• Extract provided:
· · · · · · ·

Jose Mourinho arrived to talk in his flip-flops on Friday and looked as unencumbered as ever by the new managerial space he occupies.

His lip curled, in that Mourinho way, when he was asked if he had sought out David Moyes, one of his unsuccessful predecessors, for advice, before taking on this job. “No, David was not also a person that I asked for…” He offered no laurels for Sir Alex Ferguson, either. Had he thought when Ferguson retired four years ago how difficult it would be to follow the man? “Not really.”

As Mourinho flip-flopped off, having nonchalantly let off a few grenades and just about remembered to extend us a ‘Happy Christmas’, the overriding thought was how searingly different all this was to the excruciating defensiveness and dreadful tension of press conferences held here by Moyes, who returns to Manchester United on Boxing Day – with Sunderland - for the first time since he was sacked by the club, two years and eight months ago.

Moyes was 16 words into his inaugural press appearance as United manager when he mentioned Ferguson and though we did not know it that day – July 5, 2013 – his gauche deference foretold what we now know: that he was neither big nor bold enough to manage United. “I didn't get a chance to say ‘yes’ or ‘no’” he said in that first press conference. “I was told I was the next Manchester United manager by Sir Alex, and for me that was enough. As you can imagine, the blood drained from my face.”

Moyes has said in the years since his dismissal that he was not granted sufficient time or investment, though he also admits the scale of the club’s ambition in the transfer market was substantial. Ryan Giggs was put to work in the summer of 2013 to persuade his compatriot Gareth Bale to leave Tottenham Hotspur for United rather than Real Madrid and there was a period in early in Moyes’ second month in charge when the Welsh connection seemed to have a chance of working, with the Spanish club keeping Daniel Levy waiting.

The struggles of the big beast Louis van Gaal put Moyes’ travails into some perspective, once he had been shown the door. It was a year ago on Friday that Van Gaal marched out of his Carrington press conference with the words “Enjoy the wine and a mince pie. Goodbye” after four minutes and 58 seconds, because stories had circulated about his impending dismissal.


Yet Moyes had a far smaller mentality than even Van Gaal. He was so accustomed to spending every penny of Everton’s precious money so carefully that he when given the early chance to move for Thiago Alcantara in 2013 he didn’t take it. He said he wasn’t familiar enough with the player, so United embarked on a depressing wild goose chase for Cesc Fabregas instead. They ultimately pursued to deadline day only those players who Moyes knew inside out – Leighton Baines and Marouane Fellaini. Just one of them was prised from Goodison Park and the supporters’ scepticism about Fellaini is borne of what he represents: the Moyes era.

This sense of narrow horizons was deepened for United fans by Moyes’ utterances – from the claim that Liverpool were the ‘favourites’ against his own side, to the notion that United would be up against it when playing Newcastle United. The contrast with Mourinho’s pursuit of Paul Pogba, Zlatan Ibrahimovic and Henrikh Mkhitaryan could not be greater. He dithered in his team selections and tactical planning, too.

· · · · · · ·

• Dataset entries:

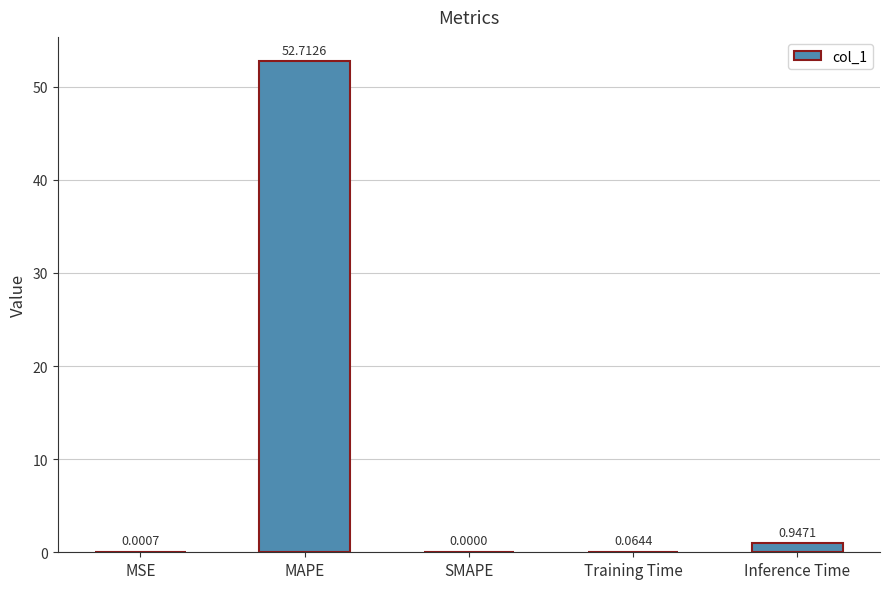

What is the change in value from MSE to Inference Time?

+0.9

· · · · · · ·

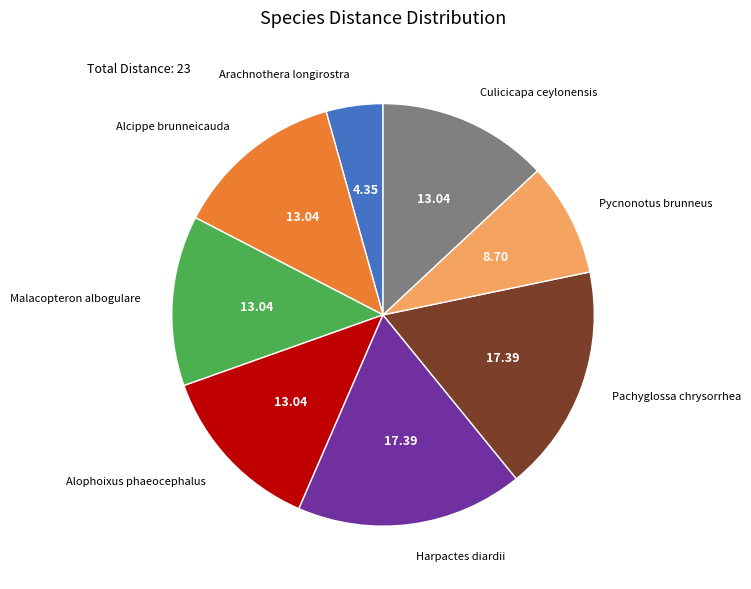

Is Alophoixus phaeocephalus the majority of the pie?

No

· · · · · · ·

• Tasks and exercises:
• 1. In the article about Mourinho and Moyes, on what date did Moyes give his first press conference as Manchester United manager?
• 2. Reproduce the passage of the article about Mourinho and Moyes starting at "This sense of" and ending at "tactical planning, too.".
Rely only on the article about Mourinho and Moyes, not on the rows.

• Task responses:
• 1. July 5, 2013.

• 2.
This sense of narrow horizons was deepened for United fans by Moyes’ utterances – from the claim that Liverpool were the ‘favourites’ against his own side, to the notion that United would be up against it when playing Newcastle United. The contrast with Mourinho’s pursuit of Paul Pogba, Zlatan Ibrahimovic and Henrikh Mkhitaryan could not be greater. He dithered in his team selections and tactical planning, too.